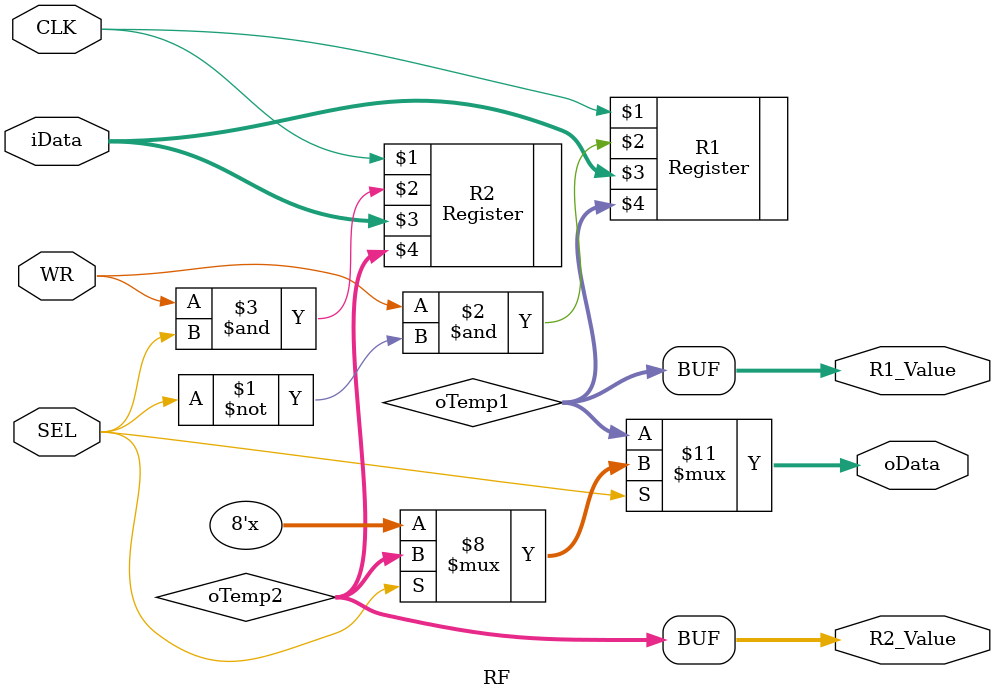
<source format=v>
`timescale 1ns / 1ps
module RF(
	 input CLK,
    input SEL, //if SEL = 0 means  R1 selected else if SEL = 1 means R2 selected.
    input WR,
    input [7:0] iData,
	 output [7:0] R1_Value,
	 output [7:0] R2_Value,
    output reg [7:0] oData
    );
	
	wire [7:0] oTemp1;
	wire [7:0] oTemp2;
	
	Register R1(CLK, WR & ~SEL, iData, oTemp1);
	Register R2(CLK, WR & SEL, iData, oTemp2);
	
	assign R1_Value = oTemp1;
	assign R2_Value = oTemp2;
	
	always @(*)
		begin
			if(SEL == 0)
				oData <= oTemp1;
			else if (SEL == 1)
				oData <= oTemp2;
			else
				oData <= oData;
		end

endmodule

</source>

- EXERCISE BRIEF -
Leave out the pictures and copy every record above exactly.

- RESULT OF THIS EXERCISE -
<source format=v>
`timescale 1ns / 1ps
module RF(
	 input CLK,
    input SEL, //if SEL = 0 means  R1 selected else if SEL = 1 means R2 selected.
    input WR,
    input [7:0] iData,
	 output [7:0] R1_Value,
	 output [7:0] R2_Value,
    output reg [7:0] oData
    );
	
	wire [7:0] oTemp1;
	wire [7:0] oTemp2;
	
	Register R1(CLK, WR & ~SEL, iData, oTemp1);
	Register R2(CLK, WR & SEL, iData, oTemp2);
	
	assign R1_Value = oTemp1;
	assign R2_Value = oTemp2;
	
	always @(*)
		begin
			if(SEL == 0)
				oData <= oTemp1;
			else if (SEL == 1)
				oData <= oTemp2;
			else
				oData <= oData;
		end

endmodule

</source>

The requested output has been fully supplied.